(EXERCISE DATA Opens)

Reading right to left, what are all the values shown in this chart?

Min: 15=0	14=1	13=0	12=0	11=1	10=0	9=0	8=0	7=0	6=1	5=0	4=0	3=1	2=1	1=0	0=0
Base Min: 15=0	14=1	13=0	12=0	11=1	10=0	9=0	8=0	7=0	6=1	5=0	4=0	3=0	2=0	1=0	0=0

(EXERCISE DATA Closes)
(EXERCISE DATA Opens)

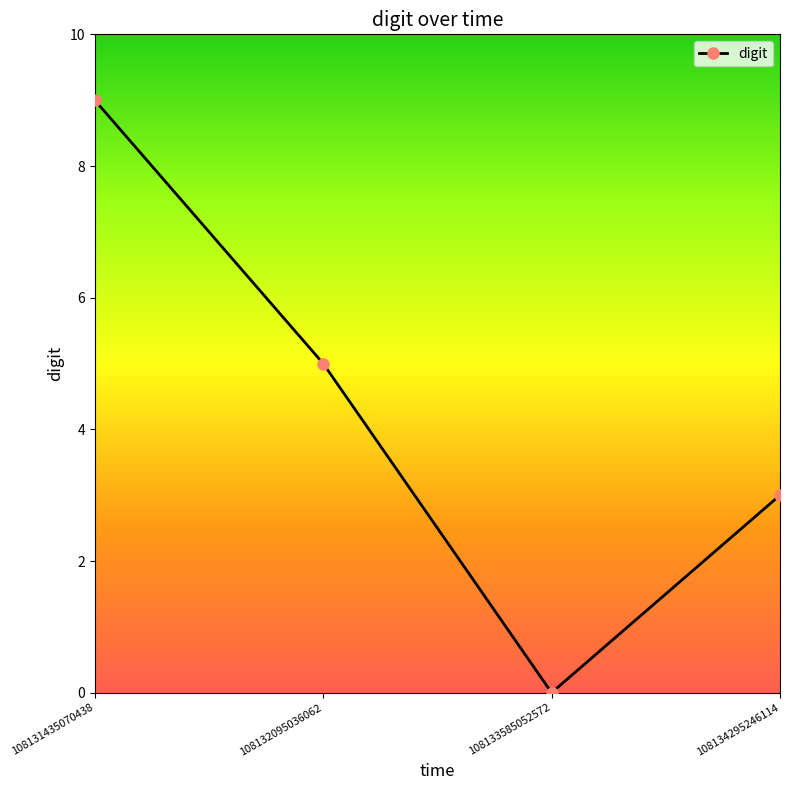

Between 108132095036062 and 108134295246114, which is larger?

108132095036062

(EXERCISE DATA Closes)

# JOB ITEM:
How many lines in the entries above contain the word "Between"? Reply with the number only.

# SOLUTION TO THE PROBLEM:
1